Computerworld - We asked some industry leaders for their boldest predictions about the future of business intelligence tools, and here's our collection of the most interesting ideas.

Image is everything. By 2009, image-recognition technology will become advanced enough to become integral to many business transactions. Real estate, for example, will be automatically appraised using images of the property. Insurance adjusting will be automatically determined using images of the damage. -- Richard Vlasimsky, chief technology officer, Valen Technologies Inc., Denver

The end of "gut feel." Within the next two years, using new approaches like statistical learning theory, corporations in industries such as banking and insurance will master the art of target marketing, increasing their response rates for product and service offerings by 400%. And within four years, gut-feel management will be replaced with real data-based decision-making. -- Joerg Rathenberg, vice president, KXEN Inc., San Francisco

A sixth sense. Over the next four to six years, BI systems will become embedded in small, mobile devices, such as manufacturing sensors and PDAs in the field, which in turn will be linked to more centralized systems. For example, BI embedded in the sensors at an oil refinery or manufacturing plant could analyze equipment conditions and detect the signs of major system failures. -- Erik Thomsen, distinguished scientist, Hyperion Solutions Corp., Sunnyvale, Calif.

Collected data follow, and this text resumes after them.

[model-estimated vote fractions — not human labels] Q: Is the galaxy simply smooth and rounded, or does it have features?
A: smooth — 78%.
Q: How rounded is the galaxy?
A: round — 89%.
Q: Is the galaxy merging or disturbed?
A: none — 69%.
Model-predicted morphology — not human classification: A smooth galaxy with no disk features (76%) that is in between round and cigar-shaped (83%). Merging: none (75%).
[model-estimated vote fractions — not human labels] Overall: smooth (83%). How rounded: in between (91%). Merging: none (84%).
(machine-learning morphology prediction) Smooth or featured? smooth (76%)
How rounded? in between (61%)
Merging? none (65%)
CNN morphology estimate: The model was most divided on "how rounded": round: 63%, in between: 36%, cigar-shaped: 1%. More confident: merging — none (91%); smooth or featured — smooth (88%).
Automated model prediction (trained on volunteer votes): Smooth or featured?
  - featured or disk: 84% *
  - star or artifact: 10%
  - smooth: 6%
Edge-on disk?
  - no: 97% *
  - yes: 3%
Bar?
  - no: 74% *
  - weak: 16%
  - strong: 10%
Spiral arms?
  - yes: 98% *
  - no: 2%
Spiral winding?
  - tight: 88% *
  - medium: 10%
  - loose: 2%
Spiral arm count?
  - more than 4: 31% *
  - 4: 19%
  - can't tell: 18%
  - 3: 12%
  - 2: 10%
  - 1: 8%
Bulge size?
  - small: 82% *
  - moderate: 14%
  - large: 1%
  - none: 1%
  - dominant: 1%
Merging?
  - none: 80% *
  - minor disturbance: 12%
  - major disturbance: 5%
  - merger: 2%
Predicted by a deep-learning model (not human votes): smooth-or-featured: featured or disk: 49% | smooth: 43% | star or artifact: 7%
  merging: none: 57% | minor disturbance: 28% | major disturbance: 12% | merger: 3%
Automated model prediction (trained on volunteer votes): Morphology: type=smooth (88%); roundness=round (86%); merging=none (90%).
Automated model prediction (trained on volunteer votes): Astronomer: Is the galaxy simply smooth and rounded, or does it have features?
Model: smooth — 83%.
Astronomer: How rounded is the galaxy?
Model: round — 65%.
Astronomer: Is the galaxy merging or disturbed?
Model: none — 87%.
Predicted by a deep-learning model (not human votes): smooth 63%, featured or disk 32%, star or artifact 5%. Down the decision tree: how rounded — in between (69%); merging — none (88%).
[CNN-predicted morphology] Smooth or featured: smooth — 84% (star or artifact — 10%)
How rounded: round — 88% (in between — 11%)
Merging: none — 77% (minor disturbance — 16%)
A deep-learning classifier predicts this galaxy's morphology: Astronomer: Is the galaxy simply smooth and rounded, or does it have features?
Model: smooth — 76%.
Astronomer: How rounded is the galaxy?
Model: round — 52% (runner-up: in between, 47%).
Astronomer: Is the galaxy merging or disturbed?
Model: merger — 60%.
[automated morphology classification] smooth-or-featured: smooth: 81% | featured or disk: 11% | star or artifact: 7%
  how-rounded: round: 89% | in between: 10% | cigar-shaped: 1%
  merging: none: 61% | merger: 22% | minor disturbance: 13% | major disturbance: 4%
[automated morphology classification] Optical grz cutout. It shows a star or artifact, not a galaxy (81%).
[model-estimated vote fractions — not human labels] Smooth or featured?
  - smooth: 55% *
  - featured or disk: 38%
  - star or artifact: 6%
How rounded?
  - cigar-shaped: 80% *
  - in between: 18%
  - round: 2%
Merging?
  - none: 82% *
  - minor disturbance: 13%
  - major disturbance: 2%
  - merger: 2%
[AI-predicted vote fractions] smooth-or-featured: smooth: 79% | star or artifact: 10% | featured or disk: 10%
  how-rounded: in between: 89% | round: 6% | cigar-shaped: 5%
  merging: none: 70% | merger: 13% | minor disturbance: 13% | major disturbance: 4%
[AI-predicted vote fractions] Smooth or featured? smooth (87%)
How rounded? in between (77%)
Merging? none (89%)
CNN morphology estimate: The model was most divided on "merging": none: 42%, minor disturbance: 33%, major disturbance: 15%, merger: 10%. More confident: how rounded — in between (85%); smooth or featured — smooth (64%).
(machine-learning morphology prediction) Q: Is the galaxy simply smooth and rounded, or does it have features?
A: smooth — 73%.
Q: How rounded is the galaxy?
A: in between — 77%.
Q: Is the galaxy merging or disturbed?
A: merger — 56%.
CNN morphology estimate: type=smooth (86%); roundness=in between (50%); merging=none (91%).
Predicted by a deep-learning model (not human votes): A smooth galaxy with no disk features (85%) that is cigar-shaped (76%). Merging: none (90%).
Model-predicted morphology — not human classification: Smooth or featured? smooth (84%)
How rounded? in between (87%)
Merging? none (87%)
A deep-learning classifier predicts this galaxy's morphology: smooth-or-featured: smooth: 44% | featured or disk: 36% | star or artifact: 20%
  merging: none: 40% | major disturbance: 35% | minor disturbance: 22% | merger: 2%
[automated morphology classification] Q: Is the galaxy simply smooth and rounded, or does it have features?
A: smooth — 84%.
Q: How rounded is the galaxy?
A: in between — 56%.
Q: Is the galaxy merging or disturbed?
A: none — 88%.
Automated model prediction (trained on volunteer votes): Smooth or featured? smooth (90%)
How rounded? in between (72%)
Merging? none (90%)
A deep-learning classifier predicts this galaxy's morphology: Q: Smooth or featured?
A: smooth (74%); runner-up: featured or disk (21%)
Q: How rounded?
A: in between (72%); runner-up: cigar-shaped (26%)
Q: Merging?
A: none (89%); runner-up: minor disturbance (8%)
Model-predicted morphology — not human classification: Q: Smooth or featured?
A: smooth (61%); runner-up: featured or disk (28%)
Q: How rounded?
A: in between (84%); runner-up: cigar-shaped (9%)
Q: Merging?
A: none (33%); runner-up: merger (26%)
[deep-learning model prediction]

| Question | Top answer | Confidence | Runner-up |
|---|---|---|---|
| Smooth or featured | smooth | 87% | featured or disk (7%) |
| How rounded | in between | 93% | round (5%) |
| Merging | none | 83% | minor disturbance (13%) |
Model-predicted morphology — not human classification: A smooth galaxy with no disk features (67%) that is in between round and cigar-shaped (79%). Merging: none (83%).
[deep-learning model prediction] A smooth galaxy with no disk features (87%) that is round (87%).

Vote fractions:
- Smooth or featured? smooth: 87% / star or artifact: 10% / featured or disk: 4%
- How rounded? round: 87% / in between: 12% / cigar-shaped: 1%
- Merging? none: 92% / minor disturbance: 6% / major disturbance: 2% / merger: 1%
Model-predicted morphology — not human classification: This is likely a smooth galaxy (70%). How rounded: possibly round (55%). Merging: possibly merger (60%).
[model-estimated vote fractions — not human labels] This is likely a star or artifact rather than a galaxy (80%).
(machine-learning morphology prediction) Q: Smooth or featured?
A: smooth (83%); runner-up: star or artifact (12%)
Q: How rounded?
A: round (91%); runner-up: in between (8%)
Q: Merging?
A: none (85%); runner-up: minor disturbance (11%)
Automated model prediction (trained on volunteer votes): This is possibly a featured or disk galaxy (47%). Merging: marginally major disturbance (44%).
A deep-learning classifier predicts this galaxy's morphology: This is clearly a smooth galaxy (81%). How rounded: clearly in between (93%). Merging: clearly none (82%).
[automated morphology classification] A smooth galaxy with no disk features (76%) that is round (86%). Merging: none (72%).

Petabyte mining, no sweat. Within three years, companies and governmental agencies will be able to successfully run analytics within a centralized data warehouse containing 1 petabyte or more of data -- without performance limitations. -- Dave Schrader, technology futurist, Teradata, a division of NCR Corp., El Segundo, Calif.

Accountability matters. In the next 12 months, smart companies will be democratizing data access with dashboards and enterprise reporting tools. But even smarter companies will ensure that those BI systems have a robust ROI by making the masses accountable for data-driven action and results. The accountability could be in the form of rewards, penalties or simply a mandated workflow. An example would be deploying BI dashboards to logistics managers and requiring them to handle exceptions -- like abnormally low inventory -- within a specified window of time. -- Shruti Yadav, analyst, Nucleus Research Inc., Wellesley, Mass.

Radio frequency identification: Data overload? As RFID technology becomes corporate reality in the next 12 to 18 months, companies will be inundated with data on customer needs, preferences and behavior. But if they do not put in place the means to maintain the accuracy, reliability and timeliness of that data, their RFID efforts won't stand a chance of meeting expectations. -- Len Dubois, vice president, Trillium Software, a division of Harte-Hanks Inc., Billerica, Mass.

Mining the clickstream. Within the next two years, the term data mining will cover the analysis of all types of data, including any mix of database tables, free text such as call center notes and clickstream data, for example, without having to invoke separate technologies, approaches and tools. Within five to 10 years, data types such as video, images and speech will likewise be integrated. -- Colin Shearer, vice president of customer analytics, SPSS Inc., Chicago

Location, location. Over the next two years, the integration of location data, advanced location analytics and digital mapping will produce new, location-enhanced business intelligence applications. These tools will help executives, at a glance, answer questions about the characteristics of their best customers, optimal deployment of sales personnel or goods in specific geographic areas and the expected impact of marketing programs based on a region's demographic characteristics. --George Moon, chief technology officer, MapInfo Corp., Troy, N.Y.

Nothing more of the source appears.